= Sidney Henry Noakes =

Sidney Henry Noakes (6 January 1905 –February 1993) was a British lawyer.

Noakes was the second of three children born to Thomas Frederick and Ada Noakes. Noakes was raised by foster parents after the death of his parents. He was educated at Merchant Taylor's School, Hertfordshire, where he excelled academically and was accepted to study law at St John's College, Oxford in 1925. Noakes was called to the bar at Lincoln's Inn in 1928 following graduation. Noakes was part of the Security Service (MI5) during the Second World War as well as serving with the Intelligence Corps, having been commissioned in 1943. Noakes rose to the rank of lieutenant colonel in the Intelligence Corps.

Noakes had a long legal career and eventually became a Judge, serving in the County Courts circuits in Surrey, Hertfordshire and Kent in the 1960s. Noakes was elected a bencher of Lincoln's Inn in June 1963.

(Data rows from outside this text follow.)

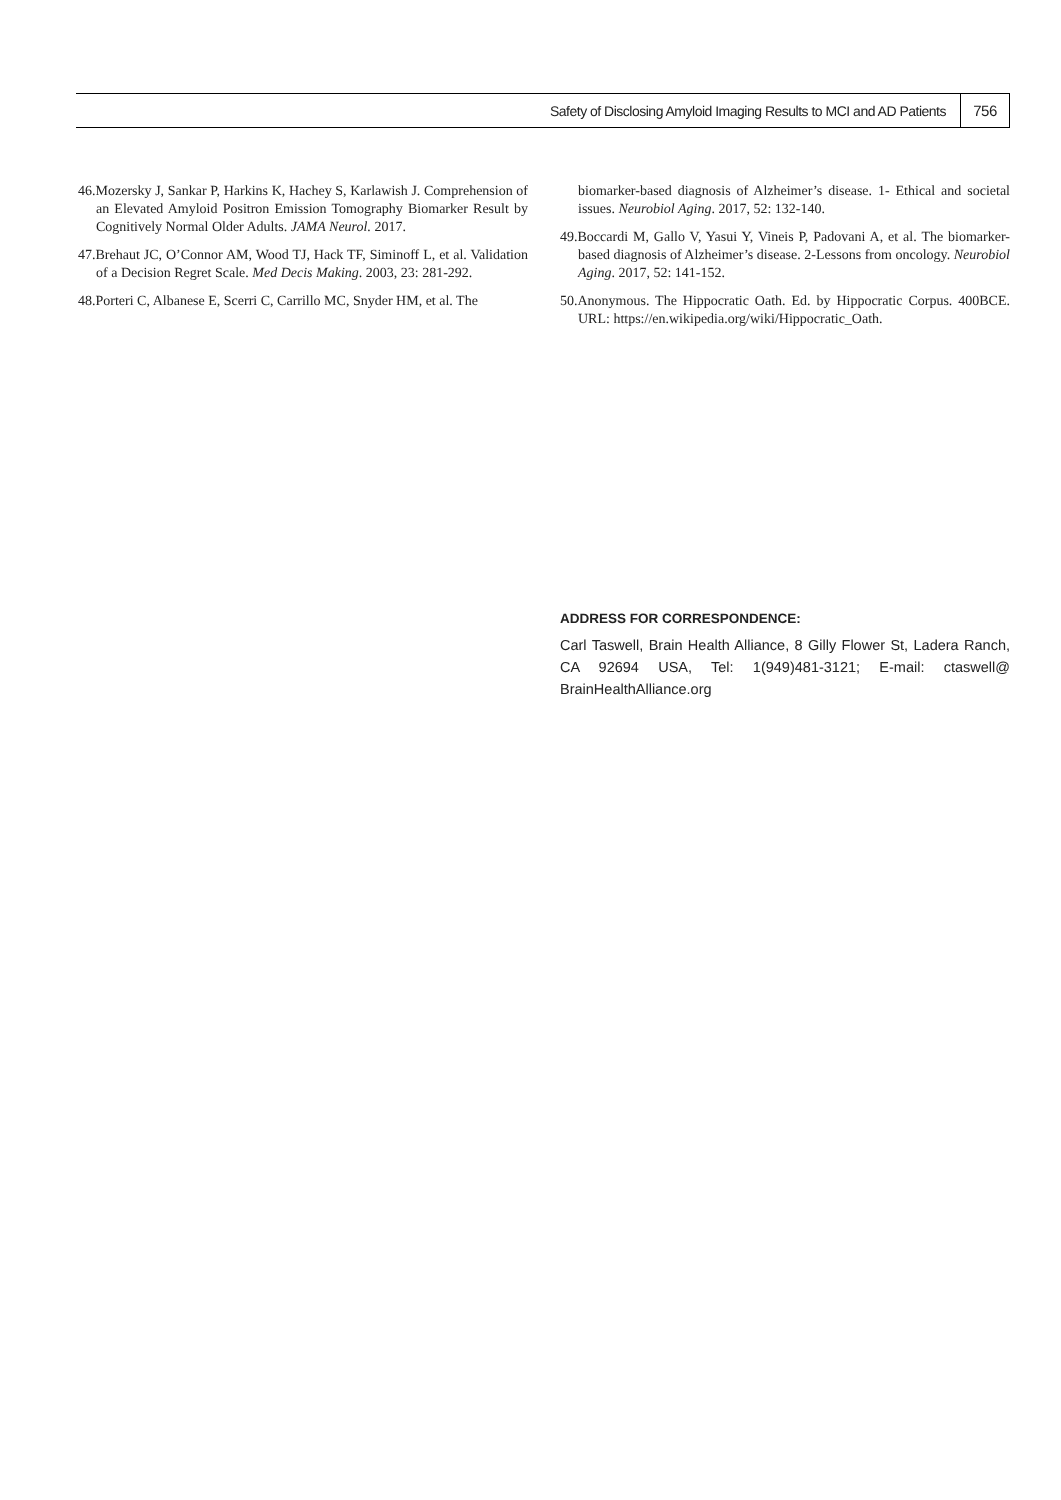Safety of Disclosing Amyloid Imaging Results to MCI and AD Patients 756
46.Mozersky J, Sankar P, Harkins K, Hachey S, Karlawish J. Comprehension of an Elevated Amyloid Positron Emission Tomography Biomarker Result by Cognitively Normal Older Adults. JAMA Neurol. 2017.
47.Brehaut JC, O’Connor AM, Wood TJ, Hack TF, Siminoff L, et al. Validation of a Decision Regret Scale. Med Decis Making. 2003, 23: 281-292.
48.Porteri C, Albanese E, Scerri C, Carrillo MC, Snyder HM, et al. The
biomarker-based diagnosis of Alzheimer’s disease. 1- Ethical and societal issues. Neurobiol Aging. 2017, 52: 132-140.
49.Boccardi M, Gallo V, Yasui Y, Vineis P, Padovani A, et al. The biomarker-based diagnosis of Alzheimer’s disease. 2-Lessons from oncology. Neurobiol Aging. 2017, 52: 141-152.
50.Anonymous. The Hippocratic Oath. Ed. by Hippocratic Corpus. 400BCE. URL: https://en.wikipedia.org/wiki/Hippocratic_Oath.
ADDRESS FOR CORRESPONDENCE:
Carl Taswell, Brain Health Alliance, 8 Gilly Flower St, Ladera Ranch, CA 92694 USA, Tel: 1(949)481-3121; E-mail: ctaswell@ BrainHealthAlliance.org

Noakes was briefly married, and had a daughter. Noakes spent his retirement in Hove, and died there in 1993. It is believed that Noakes was one of two MI5 officers that participated in "a gentle interrogation" given to the senior Nazi Heinrich Himmler after his arrest at a military checkpoint in the northern German village of Bremervörde in May 1945. Himmler subsequently killed himself during a medical examination by a British officer by means of a cyanide capsule that he had concealed in his mouth. Noakes was subsequently given permission to keep Himmler's braces and the forged identity document that had led to his arrest. Noakes's great niece donated them to the Military Intelligence Museum in May 2020.

Noakes was the author of the second edition of Butterworth's digest of leading cases on workmen's compensation and Six Vital Acts of 1938.